EXERCISE: Can you transcribe the part of the sulfuric acid thread below that begins at "When you try" and stops after "with sulphuric acid."?

PAGE TEXT:
# Trouble processing silver with sulfuric acid



## Silverdan (Aug 27, 2020)

I am hoping someone can help me as I think I may have screwed up bout 100 ounces of sterling silver. So when I dissolved the items in the sulfuric acid I wound up with nothing but a gray sludge I even added a lot more acid and still the same. Can someone please help me in the right direction?


----------



## Refining Rick (Aug 27, 2020)

Why did you use sulfuric acid and not nitric acid?


----------



## galenrog (Aug 27, 2020)

I am with Rick on this. Why sulfuric acid? It makes no sense to my stroke addled brain.


----------



## Silverdan (Aug 27, 2020)

Unfortunately I ordered the wrong stuff and it was an oversight. I have ordered nitric acid, what can I do to recover?


----------



## conglioa (Aug 27, 2020)

Silverdan said:


> I am hoping someone can help me as I think I may have screwed up bout 100 ounces of sterling silver. So when I dissolved the items in the sulfuric acid I wound up with nothing but a gray sludge I even added a lot more acid and still the same. Can someone please help me in the right direction?



Can you provide some pictures?
I'm not sure what you did, but maybe you should do it this way with sulfuric acid:
1. Completely dissolved with concentrated sulfuric acid.
2. Heat until all mixture is white fuming and thickens.
3. Allow to cool and mix the thick mud with 5 parts water, heat for a few hours.
4. Filter to extract the solution and then your silver will be in the form of Ag2SO4 solution.
You can separate silver from solution in several ways such as copper cement or AgCl precipitation
You must ensure absolute safety because hot thick sulfuric acid is dangerous you probably understand that too.


----------



## Lino1406 (Aug 27, 2020)

I wonder what was your plan, but silver dissolves in hot sulfuric, much like nitric acid. If precipitation is next, same way


----------



## nickton (Aug 28, 2020)

Supposedly Hoke mentions it somewhere, and here's a link to one of Sreetips' videos on using sulfuric for silver refining: https://youtu.be/pdzSmGYbzqk.


----------



## Martijn (Aug 28, 2020)

Suggesting a new member should try experimenting with a large volume of hot (concentrated :shock: ) sulphuric is not something I would do. 
Maybe recovering the silver the way Hokes describes? Other members may have more suggestions on how to proceed. 
Study and read a bit more first. The silver will stay there waiting for you with a plan. 
The fact that you did not notice or checked your acid tells me you have some more to learn first. (and not from You-Tube)
When you try something, use small amounts in test tubes. You won't mess up a lot and keep it safe to get familiar with the reactions. 
How strong is the sulphuric acid you used? Silver sulphate is not very soluble in water, like half a gram in 100ml, I don't know how much concentrated sulphuric can hold. It may have all reacted and then dropped out because of oversaturation. not sure.
https://en.wikipedia.org/wiki/Silver_sulfate
I guess the sludge in the bottom is silver sulphate with some base metal sulphates. 
Be very carefull with sulphuric acid.

Martijn.


----------



## Silverdan (Aug 29, 2020)

I have processed it with 98% sulfuric, it is cemented I think into a dark gray semi hardened state. I have 2 different batches. This one in the picture I stopped because I thought when it was processed the acid was supposed to be clear? And as far as experimenting with hot sulfuric acid I’ve already had my trial and error experiences.

EXERCISE DATA:
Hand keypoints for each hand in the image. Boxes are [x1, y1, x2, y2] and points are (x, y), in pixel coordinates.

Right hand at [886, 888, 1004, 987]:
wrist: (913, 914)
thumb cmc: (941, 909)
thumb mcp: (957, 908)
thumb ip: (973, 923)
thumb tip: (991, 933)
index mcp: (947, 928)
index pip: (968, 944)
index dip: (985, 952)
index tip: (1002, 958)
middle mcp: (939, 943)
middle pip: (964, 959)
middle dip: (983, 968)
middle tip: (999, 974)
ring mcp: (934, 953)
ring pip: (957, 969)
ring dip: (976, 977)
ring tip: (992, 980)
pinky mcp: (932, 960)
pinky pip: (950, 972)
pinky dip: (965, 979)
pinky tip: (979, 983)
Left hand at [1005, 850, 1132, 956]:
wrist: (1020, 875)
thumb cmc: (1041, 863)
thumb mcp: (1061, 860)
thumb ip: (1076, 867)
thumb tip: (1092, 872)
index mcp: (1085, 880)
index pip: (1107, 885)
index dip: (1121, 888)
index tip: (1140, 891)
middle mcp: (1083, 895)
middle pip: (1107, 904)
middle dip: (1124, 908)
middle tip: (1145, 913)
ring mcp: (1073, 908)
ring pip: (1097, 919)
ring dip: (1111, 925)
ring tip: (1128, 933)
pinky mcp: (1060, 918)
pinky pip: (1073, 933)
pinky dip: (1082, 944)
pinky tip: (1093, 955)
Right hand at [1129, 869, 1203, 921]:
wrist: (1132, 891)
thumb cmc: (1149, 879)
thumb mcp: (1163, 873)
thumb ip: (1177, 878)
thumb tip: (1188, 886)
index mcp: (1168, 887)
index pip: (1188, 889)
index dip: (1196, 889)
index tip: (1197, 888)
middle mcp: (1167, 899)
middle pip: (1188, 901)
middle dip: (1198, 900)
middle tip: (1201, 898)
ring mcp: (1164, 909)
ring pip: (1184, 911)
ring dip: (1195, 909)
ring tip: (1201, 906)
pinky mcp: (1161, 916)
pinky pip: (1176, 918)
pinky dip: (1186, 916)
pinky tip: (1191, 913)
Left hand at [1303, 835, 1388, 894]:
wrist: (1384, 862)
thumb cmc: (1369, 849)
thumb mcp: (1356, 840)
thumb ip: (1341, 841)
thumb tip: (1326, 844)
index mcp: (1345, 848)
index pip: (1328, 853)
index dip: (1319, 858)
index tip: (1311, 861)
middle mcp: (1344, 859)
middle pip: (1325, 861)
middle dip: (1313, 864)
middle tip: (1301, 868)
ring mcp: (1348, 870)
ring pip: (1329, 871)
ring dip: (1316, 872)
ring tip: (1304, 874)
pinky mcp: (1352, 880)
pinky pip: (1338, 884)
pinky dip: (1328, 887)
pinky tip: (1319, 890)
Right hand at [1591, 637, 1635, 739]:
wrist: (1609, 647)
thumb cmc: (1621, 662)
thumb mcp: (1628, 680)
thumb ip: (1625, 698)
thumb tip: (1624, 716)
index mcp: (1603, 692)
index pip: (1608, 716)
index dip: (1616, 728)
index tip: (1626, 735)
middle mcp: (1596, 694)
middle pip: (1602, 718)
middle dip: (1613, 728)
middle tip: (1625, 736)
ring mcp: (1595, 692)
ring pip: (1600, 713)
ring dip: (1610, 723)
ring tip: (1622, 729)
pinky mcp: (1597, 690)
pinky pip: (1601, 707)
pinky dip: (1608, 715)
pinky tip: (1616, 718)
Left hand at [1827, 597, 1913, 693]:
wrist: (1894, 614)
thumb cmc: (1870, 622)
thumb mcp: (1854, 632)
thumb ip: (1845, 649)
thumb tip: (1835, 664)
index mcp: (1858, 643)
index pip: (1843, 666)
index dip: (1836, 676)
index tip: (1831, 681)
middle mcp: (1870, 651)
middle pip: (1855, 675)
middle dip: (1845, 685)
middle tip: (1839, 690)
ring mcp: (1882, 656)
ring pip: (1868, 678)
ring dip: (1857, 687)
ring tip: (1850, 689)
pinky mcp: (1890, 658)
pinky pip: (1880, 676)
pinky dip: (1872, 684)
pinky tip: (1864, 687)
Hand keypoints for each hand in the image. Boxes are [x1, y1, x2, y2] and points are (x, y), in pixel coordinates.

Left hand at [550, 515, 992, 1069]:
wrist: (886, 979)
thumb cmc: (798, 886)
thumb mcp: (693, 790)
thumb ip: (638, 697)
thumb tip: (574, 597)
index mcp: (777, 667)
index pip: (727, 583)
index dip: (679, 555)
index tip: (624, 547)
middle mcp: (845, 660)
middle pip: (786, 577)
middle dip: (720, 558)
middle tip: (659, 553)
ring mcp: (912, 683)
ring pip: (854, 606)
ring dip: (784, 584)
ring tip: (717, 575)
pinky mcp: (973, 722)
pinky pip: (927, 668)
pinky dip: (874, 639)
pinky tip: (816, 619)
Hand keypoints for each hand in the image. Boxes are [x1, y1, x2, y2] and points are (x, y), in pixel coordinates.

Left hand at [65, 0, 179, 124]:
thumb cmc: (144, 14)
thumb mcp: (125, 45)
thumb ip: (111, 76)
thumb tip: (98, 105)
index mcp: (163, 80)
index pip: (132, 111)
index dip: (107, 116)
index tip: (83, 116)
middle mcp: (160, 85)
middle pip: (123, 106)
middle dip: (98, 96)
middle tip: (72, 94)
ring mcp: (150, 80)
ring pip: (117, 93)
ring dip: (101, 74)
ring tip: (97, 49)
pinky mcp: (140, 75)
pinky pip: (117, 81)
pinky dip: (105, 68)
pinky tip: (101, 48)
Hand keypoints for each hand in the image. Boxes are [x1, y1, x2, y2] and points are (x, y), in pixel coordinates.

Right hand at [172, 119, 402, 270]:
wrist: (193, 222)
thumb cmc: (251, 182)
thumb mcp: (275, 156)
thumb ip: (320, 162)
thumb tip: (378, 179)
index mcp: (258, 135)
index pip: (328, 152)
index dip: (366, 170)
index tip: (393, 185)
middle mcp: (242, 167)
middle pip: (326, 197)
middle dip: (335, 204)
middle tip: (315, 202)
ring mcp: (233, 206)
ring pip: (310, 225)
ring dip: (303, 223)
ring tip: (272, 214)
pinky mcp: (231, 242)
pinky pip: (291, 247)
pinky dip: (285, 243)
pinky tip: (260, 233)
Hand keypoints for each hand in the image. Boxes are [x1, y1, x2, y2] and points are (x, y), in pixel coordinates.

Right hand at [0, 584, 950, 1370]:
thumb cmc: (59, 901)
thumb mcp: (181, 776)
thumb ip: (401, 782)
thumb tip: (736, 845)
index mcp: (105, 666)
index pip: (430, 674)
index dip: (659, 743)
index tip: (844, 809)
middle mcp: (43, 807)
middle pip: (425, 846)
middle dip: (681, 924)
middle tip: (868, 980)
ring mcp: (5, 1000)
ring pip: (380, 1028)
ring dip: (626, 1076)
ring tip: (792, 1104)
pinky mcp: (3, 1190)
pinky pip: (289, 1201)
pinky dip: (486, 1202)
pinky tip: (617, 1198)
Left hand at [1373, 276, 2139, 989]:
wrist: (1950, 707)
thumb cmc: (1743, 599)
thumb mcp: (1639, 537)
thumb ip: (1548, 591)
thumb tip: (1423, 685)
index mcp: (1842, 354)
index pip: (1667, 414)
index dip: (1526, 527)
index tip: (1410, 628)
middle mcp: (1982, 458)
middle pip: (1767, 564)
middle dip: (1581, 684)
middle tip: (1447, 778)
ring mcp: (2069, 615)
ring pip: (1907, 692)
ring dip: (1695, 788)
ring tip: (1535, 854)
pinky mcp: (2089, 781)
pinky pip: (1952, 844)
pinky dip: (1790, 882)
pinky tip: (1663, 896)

TASK RESULT:
When you try something, use small amounts in test tubes. You won't mess up a lot and keep it safe to get familiar with the reactions. 
How strong is the sulphuric acid you used? Silver sulphate is not very soluble in water, like half a gram in 100ml, I don't know how much concentrated sulphuric can hold. It may have all reacted and then dropped out because of oversaturation. not sure.
https://en.wikipedia.org/wiki/Silver_sulfate
I guess the sludge in the bottom is silver sulphate with some base metal sulphates. 
Be very carefull with sulphuric acid.